— start RECORDED DATA —

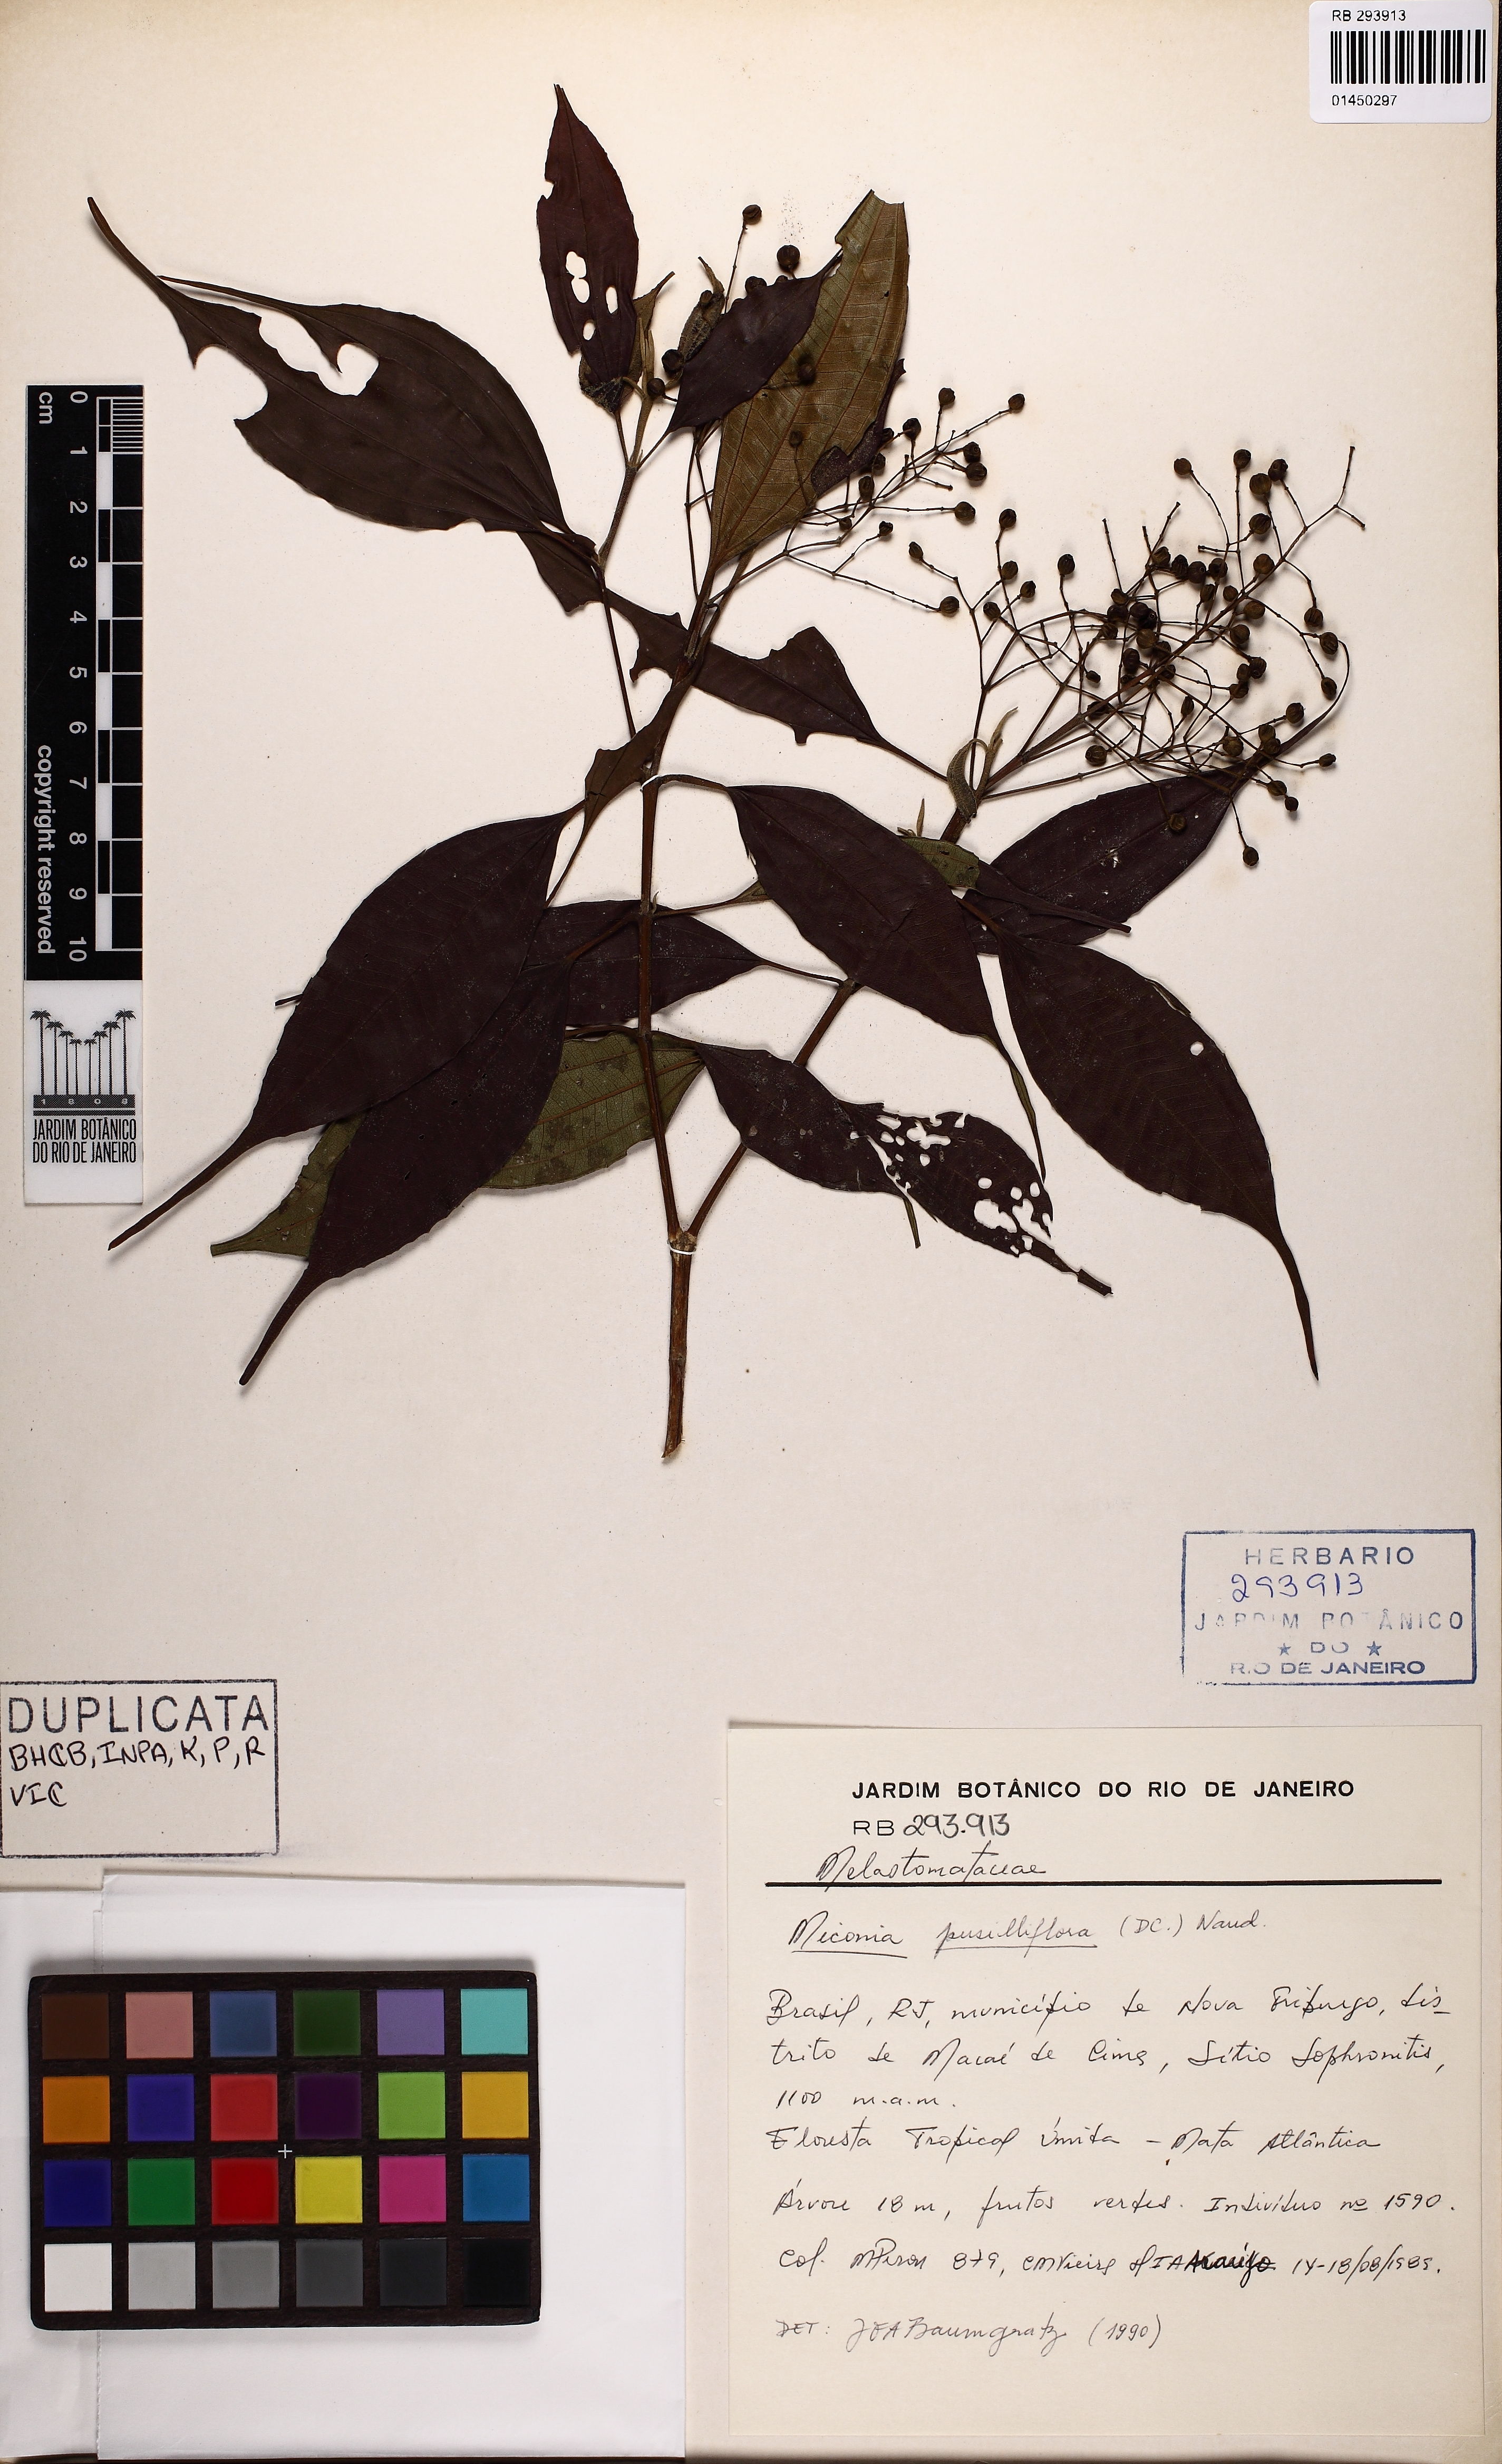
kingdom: Plantae
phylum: Tracheophyta
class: Magnoliopsida
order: Myrtales
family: Melastomataceae
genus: Miconia
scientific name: Miconia paniculata
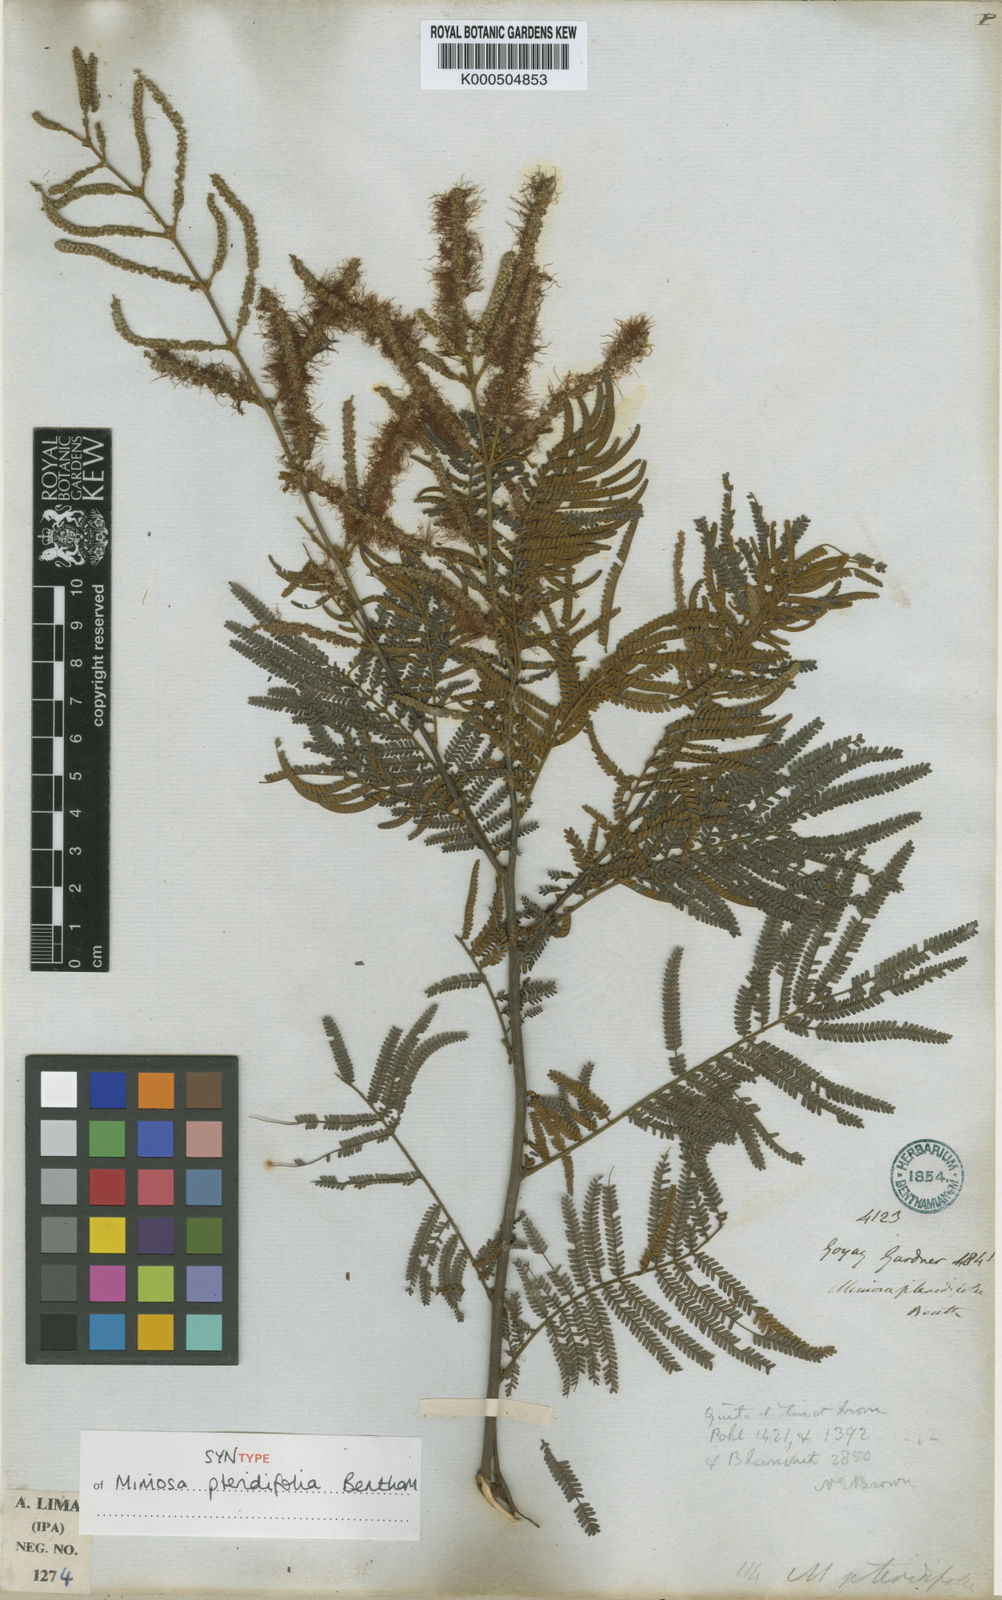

— end RECORDED DATA —

Can you lay out the lines of the records above as a numbered list, skipping any blank lines and leaving the pictures out?

1. kingdom: Plantae
2. phylum: Tracheophyta
3. class: Magnoliopsida
4. order: Myrtales
5. family: Melastomataceae
6. genus: Miconia
7. scientific name: Miconia paniculata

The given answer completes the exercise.